I'm more concerned about finding the right flywheel with a ring gear. The kits online for the GX240/GX270s don't list the dimensions of the flywheels anywhere but before I even worry about that, the flywheels in the kits look different and have a very different looking plate on the front.










Here's a kit for reference:









Below are the dimensions of the stock flywheel:


----------



## iowagold (Jan 22, 2020)

they also have different pick up for the spark.
upper left of the pix of the rotor.
you need to miss the ring gear.


----------



## iowagold (Jan 22, 2020)

ok yea the flywheel needs to have the magnets for the rotor / generator.
most of the basic flywheels do not have those.


----------



## drmerdp (Apr 10, 2018)

iowagold said:


> ok yea the flywheel needs to have the magnets for the rotor / generator.
> most of the basic flywheels do not have those.


Yeah… I though that engine had a flywheel on the front for the ignition on the front of the motor and a rotor for the stator on the back. Instead it has a pulse generator and a ignition winding built into the stator.


----------



## iowagold (Jan 22, 2020)

built like the eu2000,eu2200, 3000
that is a thought how close is a standard eu3000i flywheel/ rotor?


----------



## drmerdp (Apr 10, 2018)

Maybe, the champion 301 is basically a derivative of the gx270. But the eu3000 is a gx200. Hard to say.


----------



## kairus00 (Sep 9, 2021)

iowagold said:


> built like the eu2000,eu2200, 3000
> that is a thought how close is a standard eu3000i flywheel/ rotor?


Keen eye. It is very similar. I looked at both the EU3000 and EU7000 and there's no ring gear on either model's flywheel. It looks like these units have the starter motor built into the recoil starter housing. Interesting!


----------



## tabora (Sep 6, 2018)

kairus00 said:


> I'm more concerned about finding the right flywheel with a ring gear.


I'm confused.
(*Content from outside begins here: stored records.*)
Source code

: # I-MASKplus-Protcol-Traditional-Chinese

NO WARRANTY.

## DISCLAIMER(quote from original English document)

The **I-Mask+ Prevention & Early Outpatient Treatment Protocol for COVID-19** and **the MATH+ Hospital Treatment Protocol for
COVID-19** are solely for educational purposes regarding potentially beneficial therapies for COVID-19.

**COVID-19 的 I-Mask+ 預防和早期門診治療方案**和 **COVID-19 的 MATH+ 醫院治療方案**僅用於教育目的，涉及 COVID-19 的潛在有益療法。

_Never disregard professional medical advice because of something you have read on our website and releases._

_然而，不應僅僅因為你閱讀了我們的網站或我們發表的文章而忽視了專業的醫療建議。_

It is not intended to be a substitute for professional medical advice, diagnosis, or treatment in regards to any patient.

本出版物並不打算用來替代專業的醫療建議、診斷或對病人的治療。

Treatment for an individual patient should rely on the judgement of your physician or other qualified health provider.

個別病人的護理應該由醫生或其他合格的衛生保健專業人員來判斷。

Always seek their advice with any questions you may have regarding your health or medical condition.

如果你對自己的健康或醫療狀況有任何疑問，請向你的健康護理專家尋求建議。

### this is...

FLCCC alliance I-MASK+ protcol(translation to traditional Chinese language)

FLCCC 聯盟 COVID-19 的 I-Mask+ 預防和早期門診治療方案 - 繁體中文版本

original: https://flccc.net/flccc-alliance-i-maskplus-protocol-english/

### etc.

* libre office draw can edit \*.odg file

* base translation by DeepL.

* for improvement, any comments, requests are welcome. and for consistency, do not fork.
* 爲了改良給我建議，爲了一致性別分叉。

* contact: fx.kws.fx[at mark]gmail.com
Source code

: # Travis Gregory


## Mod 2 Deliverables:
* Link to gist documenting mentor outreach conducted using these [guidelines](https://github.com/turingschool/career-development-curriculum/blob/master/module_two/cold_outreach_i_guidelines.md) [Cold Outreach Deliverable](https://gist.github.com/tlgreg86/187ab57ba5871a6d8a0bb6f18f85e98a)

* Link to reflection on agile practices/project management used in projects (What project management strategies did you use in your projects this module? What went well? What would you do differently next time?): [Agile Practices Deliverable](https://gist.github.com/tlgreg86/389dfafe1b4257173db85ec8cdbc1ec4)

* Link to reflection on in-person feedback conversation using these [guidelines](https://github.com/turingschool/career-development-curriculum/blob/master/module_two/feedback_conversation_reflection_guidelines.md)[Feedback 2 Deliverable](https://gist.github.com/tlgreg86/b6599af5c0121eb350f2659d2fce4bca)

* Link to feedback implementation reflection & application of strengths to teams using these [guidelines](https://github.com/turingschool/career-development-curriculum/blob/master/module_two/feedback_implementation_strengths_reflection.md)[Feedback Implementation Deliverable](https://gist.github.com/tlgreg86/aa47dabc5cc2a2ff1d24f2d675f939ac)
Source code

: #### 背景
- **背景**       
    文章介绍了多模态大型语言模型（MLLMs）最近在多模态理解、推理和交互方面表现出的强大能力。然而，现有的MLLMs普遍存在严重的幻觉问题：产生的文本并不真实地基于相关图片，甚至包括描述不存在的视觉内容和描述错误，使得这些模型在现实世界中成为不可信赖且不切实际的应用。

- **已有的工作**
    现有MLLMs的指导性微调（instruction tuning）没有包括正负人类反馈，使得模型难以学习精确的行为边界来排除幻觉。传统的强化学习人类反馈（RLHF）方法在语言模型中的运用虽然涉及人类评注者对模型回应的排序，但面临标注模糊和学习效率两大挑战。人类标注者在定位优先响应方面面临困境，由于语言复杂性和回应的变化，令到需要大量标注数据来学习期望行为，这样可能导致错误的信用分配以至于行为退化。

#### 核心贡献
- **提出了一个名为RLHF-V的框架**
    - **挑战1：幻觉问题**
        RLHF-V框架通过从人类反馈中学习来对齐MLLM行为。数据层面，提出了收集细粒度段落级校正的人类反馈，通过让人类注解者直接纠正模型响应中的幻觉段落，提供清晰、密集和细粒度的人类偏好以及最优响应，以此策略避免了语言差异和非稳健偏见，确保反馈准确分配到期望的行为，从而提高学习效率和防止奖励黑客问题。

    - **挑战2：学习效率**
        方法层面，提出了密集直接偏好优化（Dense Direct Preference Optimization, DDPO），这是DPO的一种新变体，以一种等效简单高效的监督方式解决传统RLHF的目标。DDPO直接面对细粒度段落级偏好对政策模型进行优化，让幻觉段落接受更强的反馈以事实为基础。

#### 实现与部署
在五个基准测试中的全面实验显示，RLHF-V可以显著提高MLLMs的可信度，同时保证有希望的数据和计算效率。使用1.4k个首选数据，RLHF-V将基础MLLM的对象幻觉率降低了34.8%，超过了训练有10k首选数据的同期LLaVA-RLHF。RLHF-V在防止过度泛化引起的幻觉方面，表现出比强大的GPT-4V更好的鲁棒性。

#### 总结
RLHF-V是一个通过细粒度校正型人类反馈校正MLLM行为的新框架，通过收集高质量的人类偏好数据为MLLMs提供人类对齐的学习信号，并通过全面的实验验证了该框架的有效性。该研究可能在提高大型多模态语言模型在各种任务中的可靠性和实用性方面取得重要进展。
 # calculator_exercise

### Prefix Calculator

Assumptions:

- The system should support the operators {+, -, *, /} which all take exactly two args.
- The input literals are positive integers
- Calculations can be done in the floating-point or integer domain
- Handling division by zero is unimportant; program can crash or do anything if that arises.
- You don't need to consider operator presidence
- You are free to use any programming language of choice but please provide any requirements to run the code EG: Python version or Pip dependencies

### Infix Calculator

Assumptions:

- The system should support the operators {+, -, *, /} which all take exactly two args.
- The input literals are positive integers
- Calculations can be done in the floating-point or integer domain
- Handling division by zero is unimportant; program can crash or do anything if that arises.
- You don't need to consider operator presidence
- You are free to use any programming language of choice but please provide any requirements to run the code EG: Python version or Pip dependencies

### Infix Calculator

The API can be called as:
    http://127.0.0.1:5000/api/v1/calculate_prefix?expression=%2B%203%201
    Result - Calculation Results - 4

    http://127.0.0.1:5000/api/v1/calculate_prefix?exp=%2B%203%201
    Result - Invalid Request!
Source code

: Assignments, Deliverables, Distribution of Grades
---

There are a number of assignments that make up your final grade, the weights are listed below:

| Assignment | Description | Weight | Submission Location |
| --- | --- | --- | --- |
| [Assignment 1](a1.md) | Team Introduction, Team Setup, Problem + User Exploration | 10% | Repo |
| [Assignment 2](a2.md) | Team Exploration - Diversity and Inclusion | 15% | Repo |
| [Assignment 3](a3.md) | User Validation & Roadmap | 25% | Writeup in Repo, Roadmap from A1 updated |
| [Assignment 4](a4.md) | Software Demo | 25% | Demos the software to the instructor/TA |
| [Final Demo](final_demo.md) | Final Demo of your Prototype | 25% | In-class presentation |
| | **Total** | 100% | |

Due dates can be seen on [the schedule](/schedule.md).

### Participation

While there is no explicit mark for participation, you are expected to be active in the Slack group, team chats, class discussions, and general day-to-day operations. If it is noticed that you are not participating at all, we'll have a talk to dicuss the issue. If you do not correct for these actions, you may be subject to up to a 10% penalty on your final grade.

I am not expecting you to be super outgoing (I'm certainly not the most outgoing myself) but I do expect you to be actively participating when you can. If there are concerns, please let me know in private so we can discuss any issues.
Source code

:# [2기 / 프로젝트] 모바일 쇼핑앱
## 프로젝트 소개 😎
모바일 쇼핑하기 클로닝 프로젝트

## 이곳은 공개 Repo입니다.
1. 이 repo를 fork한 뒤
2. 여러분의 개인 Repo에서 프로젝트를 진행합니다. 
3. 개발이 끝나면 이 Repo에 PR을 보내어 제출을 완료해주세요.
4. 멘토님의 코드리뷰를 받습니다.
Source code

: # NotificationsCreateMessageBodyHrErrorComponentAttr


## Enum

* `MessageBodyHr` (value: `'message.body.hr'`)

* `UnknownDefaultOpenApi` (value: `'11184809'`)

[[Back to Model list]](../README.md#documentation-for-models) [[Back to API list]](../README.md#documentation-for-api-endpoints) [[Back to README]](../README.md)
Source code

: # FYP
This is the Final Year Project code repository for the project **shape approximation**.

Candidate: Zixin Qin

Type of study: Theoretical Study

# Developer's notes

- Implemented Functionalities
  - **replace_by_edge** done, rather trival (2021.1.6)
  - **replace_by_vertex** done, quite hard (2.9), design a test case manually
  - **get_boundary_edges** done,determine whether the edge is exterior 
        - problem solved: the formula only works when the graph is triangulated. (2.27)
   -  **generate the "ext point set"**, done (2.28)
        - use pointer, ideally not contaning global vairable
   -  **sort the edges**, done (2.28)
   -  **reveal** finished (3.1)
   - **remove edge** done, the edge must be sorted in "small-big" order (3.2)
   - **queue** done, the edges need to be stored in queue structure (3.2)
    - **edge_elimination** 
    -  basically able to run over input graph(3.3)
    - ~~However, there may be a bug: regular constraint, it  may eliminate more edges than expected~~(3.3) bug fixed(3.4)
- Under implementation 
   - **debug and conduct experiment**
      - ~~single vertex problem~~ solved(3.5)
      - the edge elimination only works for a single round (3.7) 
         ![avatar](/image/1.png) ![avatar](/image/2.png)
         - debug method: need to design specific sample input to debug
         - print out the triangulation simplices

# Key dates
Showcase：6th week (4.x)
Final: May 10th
Did you miss post #7 above?


tabora said:


> Looks like they're the same diameter 210mm and the e-start one is just 8mm thicker because of the ring gear. Those look to be interchangeable.


----------



## kairus00 (Sep 9, 2021)

tabora said:


> I'm confused. Did you miss post #7 above?


The problem is sourcing that part. I'm still trying to get one from Champion or Rato.


----------



## blamblam67 (5 mo ago)

Hello,
I have the same generator. Did you ever figure out a way to do this? Looking to do it myself. Thank you!


----------



## kairus00 (Sep 9, 2021)

blamblam67 said:


> Hello,
> I have the same generator. Did you ever figure out a way to do this? Looking to do it myself. Thank you!


Unfortunately no. I bought another generator that came with remote start.


----------